I had long relaxed hair for a decade now, and within minutes all that was gone!
What prompted it, you may ask?
Well, in 2015 I began sporting straw set on my hair. This involved a lot of gel and bee wax to my hair which would be curled out with drinking straws and after an hour or so in the dryer, I was all set.
I loved that for at least a month as I did not need to comb it. I just needed to fluff my hair in the morning, apply some oil on my scalp and just avoid the rain lest the gel holding the curls and springs let go.
It was a perfect choice only that with each wash after a month with the set, I would get split ends. However, it seemed the roots were enjoying it as they were thriving and I figured that this could be the perfect excuse for a transition.
I hadn’t fully considered what this transition would entail, though, as dealing with relaxed hair was mundane. Wash and set. Treatment. Wash and set. Repeat.
THE REAL ISSUES BEGIN…
All I knew was that I wanted a new look for 2016, but panicked after my tresses came tumbling down and retreated back to my comfort zone by going back to the salon for braiding which wreaked havoc on my hairline.
I couldn’t stand it! Then the real issues began…
I had a chunk of (quite weak) hair that I did not know what to do with. Looking at the mirror, I felt a tinge of embarrassment and defeat. I felt pain on the sides of my head from dread of what had I was looking at. This was crazy, I thought.
My quest for finding my hair identity took me to a salon I found through Facebook where a kind-hearted hairdresser with feather fingers shaped my hair into what I learnt was called a tapered cut.
My hair length gradually changed from the top of the head (where it was longer) and down to the nape of the neck (shorter). Then they did finger coils on it, gave me some natural hair tips, a gift comb and set me free to the world.
WOULD NOT BUDGE
But I would not budge. I still did not know what to do with the natural hair.
Then I went to Auntie Google and asked what I could do with short natural hair where I got more information than I could possibly process. Pages after pages with videos, blogs and accounts on how to kick-start the natural hair journey/program/project.
I even joined a Natural hair group on Facebook: Tricia's Naturals. I was ready! Or so I thought.
There were many theories online: wash with shampoo, don’t wash with shampoo, wash hair daily, do it once a week, co-wash (washing with conditioner only), use liquid oil, coconut oil is the holy grail, use gel to define the curls, hot oil treatment, use avocado as treatment, shave every month, use protein treatment, just wash and go, make twist outs.
This was too much!
ATTEMPTED A COUPLE OF TRICKS
Of course, the curious child in me tried a couple of tricks but six months later, this is what has worked for me.

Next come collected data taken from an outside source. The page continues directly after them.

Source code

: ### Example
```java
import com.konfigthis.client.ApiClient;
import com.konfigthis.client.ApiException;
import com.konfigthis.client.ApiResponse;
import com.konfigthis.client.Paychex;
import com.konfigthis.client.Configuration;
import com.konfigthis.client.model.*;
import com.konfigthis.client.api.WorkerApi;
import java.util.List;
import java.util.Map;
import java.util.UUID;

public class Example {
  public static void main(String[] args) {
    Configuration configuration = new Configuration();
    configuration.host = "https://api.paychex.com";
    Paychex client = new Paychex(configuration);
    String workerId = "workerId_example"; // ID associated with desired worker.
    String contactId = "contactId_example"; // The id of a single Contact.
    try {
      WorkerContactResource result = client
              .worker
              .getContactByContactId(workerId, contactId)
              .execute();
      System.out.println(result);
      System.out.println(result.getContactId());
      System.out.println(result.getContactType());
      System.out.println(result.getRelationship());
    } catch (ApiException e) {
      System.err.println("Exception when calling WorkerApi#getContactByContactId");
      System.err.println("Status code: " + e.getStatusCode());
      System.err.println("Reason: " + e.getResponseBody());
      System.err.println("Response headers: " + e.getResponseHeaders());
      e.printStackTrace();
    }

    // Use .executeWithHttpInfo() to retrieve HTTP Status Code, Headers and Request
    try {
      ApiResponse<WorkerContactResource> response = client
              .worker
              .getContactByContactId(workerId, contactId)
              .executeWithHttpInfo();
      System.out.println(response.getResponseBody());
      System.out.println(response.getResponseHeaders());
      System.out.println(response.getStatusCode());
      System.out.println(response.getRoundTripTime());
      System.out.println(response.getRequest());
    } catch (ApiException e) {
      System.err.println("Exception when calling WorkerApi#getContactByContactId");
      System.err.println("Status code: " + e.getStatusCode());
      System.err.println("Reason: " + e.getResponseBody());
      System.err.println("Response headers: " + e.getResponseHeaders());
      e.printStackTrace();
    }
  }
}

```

Wash your hair any time you feel like it. I wash mine with conditioner only. No shampoo. Some weeks I wash it daily and go to work sporting wet hair. But always moisturise and oil it.
You hair is different from everybody else’s. You may all do the same oils and maybe style, but you may get different outcomes.

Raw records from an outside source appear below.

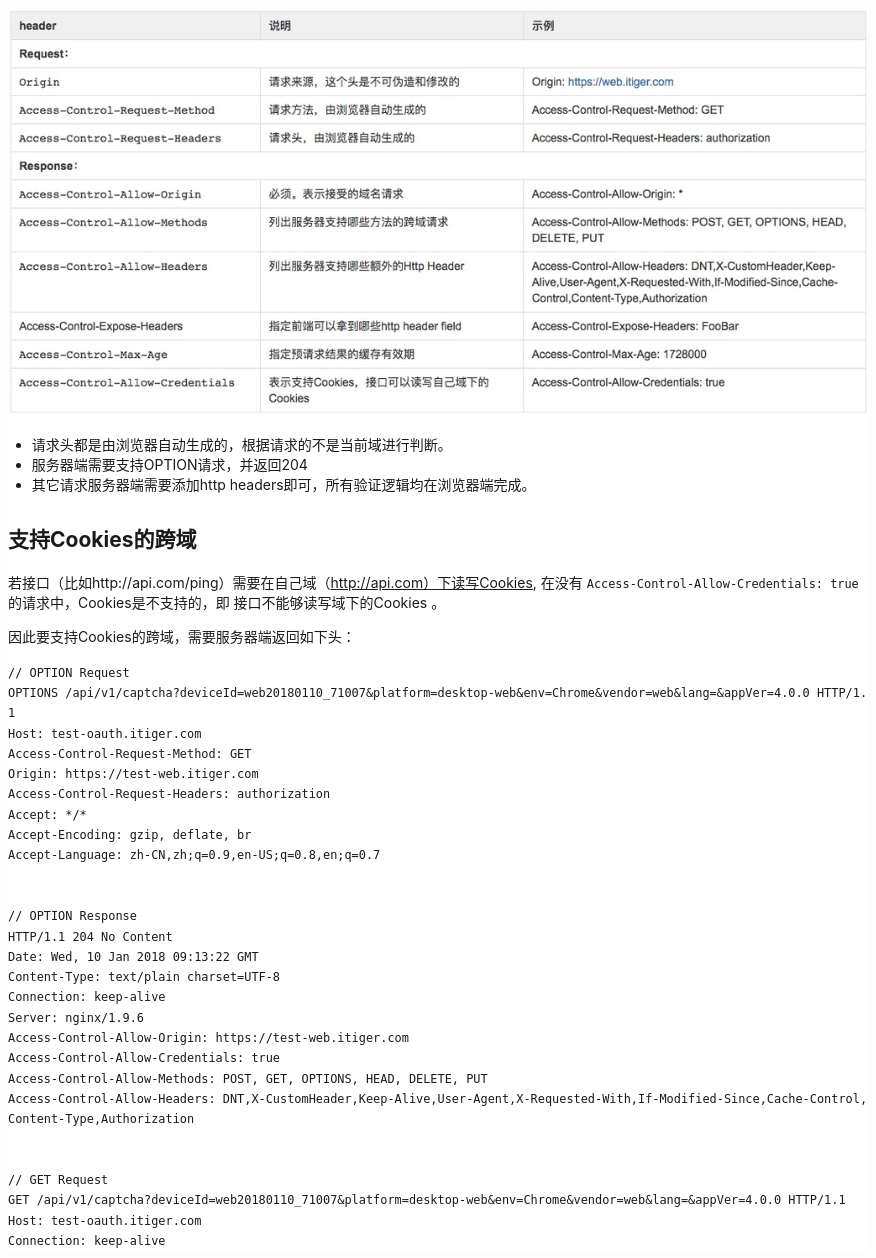 ![](/assets/images/15179074088703.jpg)

* 请求头都是由浏览器自动生成的，根据请求的不是当前域进行判断。
* 服务器端需要支持OPTION请求，并返回204
* 其它请求服务器端需要添加http headers即可，所有验证逻辑均在浏览器端完成。

## 支持Cookies的跨域
若接口（比如http://api.com/ping）需要在自己域（http://api.com）下读写Cookies, 在没有 `Access-Control-Allow-Credentials: true` 的请求中，Cookies是不支持的，即 接口不能够读写域下的Cookies 。

因此要支持Cookies的跨域，需要服务器端返回如下头：
```
// OPTION Request
OPTIONS /api/v1/captcha?deviceId=web20180110_71007&platform=desktop-web&env=Chrome&vendor=web&lang=&appVer=4.0.0 HTTP/1.1
Host: test-oauth.itiger.com
Access-Control-Request-Method: GET
Origin: https://test-web.itiger.com
Access-Control-Request-Headers: authorization
Accept: */*
Accept-Encoding: gzip, deflate, br
Accept-Language: zh-CN,zh;q=0.9,en-US;q=0.8,en;q=0.7


// OPTION Response
HTTP/1.1 204 No Content
Date: Wed, 10 Jan 2018 09:13:22 GMT
Content-Type: text/plain charset=UTF-8
Connection: keep-alive
Server: nginx/1.9.6
Access-Control-Allow-Origin: https://test-web.itiger.com
Access-Control-Allow-Credentials: true
Access-Control-Allow-Methods: POST, GET, OPTIONS, HEAD, DELETE, PUT
Access-Control-Allow-Headers: DNT,X-CustomHeader,Keep-Alive,User-Agent,X-Requested-With,If-Modified-Since,Cache-Control,Content-Type,Authorization


// GET Request
GET /api/v1/captcha?deviceId=web20180110_71007&platform=desktop-web&env=Chrome&vendor=web&lang=&appVer=4.0.0 HTTP/1.1
Host: test-oauth.itiger.com
Connection: keep-alive

```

I love hair dye but this dries hair rapidly therefore the key is to oil the hair, not too much it runs down your ears or too little that your hair looked thirsty. Just enough. You will know. Trust me.
Once you shave off your hair, you will get excited about cutting it again. It happens to me but I want to grow it longer now and experiment with more colour (loving red wine and burgundy lately) in the coming days.
I like to twist my hair overnight in small sections with a curling crème or olive oil and then make Bantu knots. In the morning, I get springy curls that are full of moisture and can stay fresh for at least four days despite my acrobatic sleeping styles.
You do not have to use any gel for your hair to hold. Just oils and water are good.
Eat balanced meals fruits and greens are your friend, drink lots of water and treat your hair with nice scented treatments and oils weekly if possible.
That said though, I am not a professional yet. I still have moments when I panic when my hair shrinks too much (very common with natural hair). But even then, I am glad I shaved it off. It has been a journey I would take all over again.